I met with Camron King, Director of the Lodi Winegrape Commission and Craig Ledbetter, a Lodi winegrape grower, and they had quite a story to tell. In the late 80’s eight longtime grower families started the commission to bring the region to sustainability in an effort to market Lodi and its world-class fruit. Ledbetter’s family was one of the original eight who pioneered this sweeping green initiative.
And it’s been a win-win for all. High quality fruit means the wineries pay more per ton for grapes. Wineries using sustainably grown grapes can use the desirable seal of “Lodi Rules” on the bottle. What distinguishes their sustainability program is it has third party verification and the fees cover the programs costs (making even the program sustainable).

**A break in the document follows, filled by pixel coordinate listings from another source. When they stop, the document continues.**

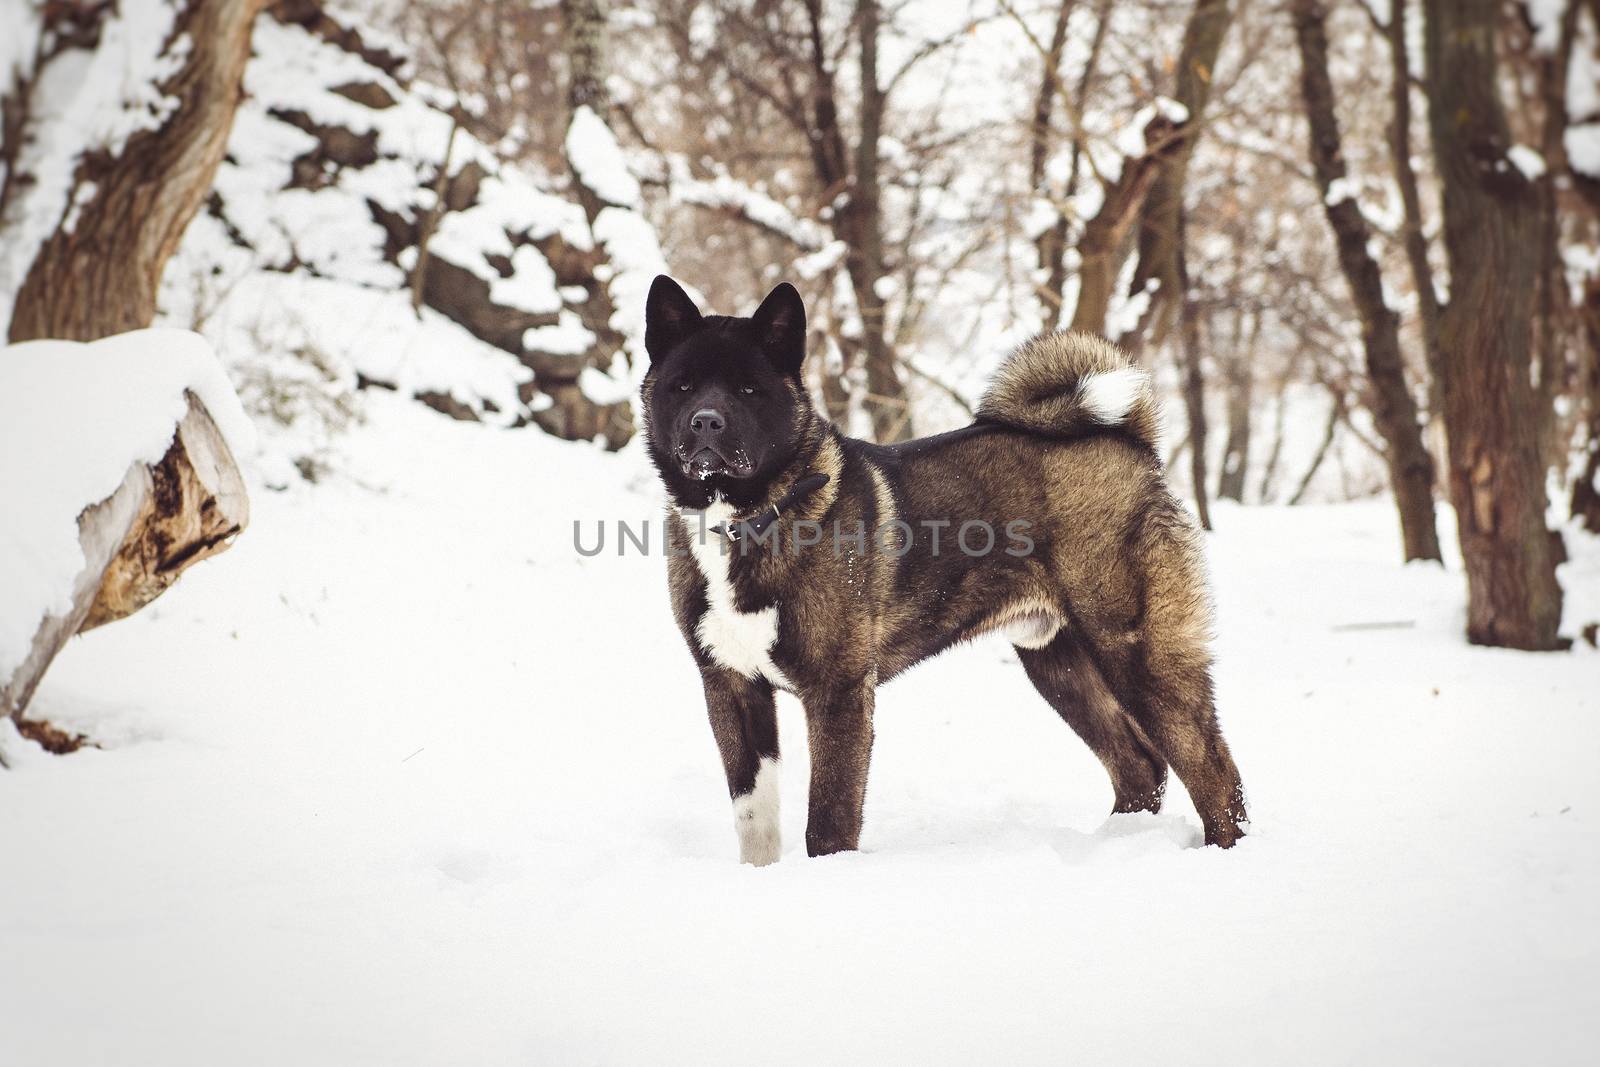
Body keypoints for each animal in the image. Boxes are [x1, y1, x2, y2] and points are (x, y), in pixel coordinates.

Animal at [643, 275, 1241, 870]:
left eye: (749, 390)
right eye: (683, 386)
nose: (706, 421)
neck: (747, 518)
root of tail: (1128, 442)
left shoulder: (838, 693)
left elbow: (829, 822)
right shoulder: (730, 686)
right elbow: (754, 816)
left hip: (1141, 656)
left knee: (1214, 773)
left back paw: (1220, 852)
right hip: (1060, 663)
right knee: (1140, 767)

A word on the wines: Lately Lodi wines are trending not only for their old vine Zinfandels (vines between 65--130 year old, pictured above from Maley Brothers Wegat Vineyard) but for their wines from esoteric Iberian and German varieties. Besides the most established name wineries sourcing fruit from Lodi ---Turley, Forlorn Hope, Scholium Project, Bonny Doon--- the region boasts a number of boutique wineries getting noticed for their use of unexpected varietals: Borra Winery ( Kerner), Acquiesce Vineyards (Picpoul Blanc and Rousanne from this all-white producer,) and Lange Twins Winery (Teroldego).
Longtime Grape Farmer Launches a Wine Brand
Tom Gore Vineyards is the first wine named after a grape farmer (first in California but not necessarily in France). The new brand launched this spring with a kick-off dinner held at Blue Hill at Stone Barns in Pocantico, NY—a celebrated farm-to-table restaurant with a vast farm on the property. How appropriate that farm-to-table meets “farm-to-glass.” A second generation grape grower acting as viticulturist for wineries throughout Northern California, Gore uses mostly Sonoma grapes from Alexander Valley and Dry Creek for his brand. I tasted his creamy chardonnay with its tropical fruit and toasty notes, which matched well with a dish of winter squash in a yogurt sauce sprinkled with toasted almonds. Gore’s most impressive debut expression, the 2012 Field Blend ($40), from a single vineyard combining varieties Petit Verdot, Malbec, Merlot, Cabernet and Tempranillo, and aged 22 months in French oak. This wine was savory with dark fruit flavors and subtle tannins—a great pair to the Stone Barns pastured lamb.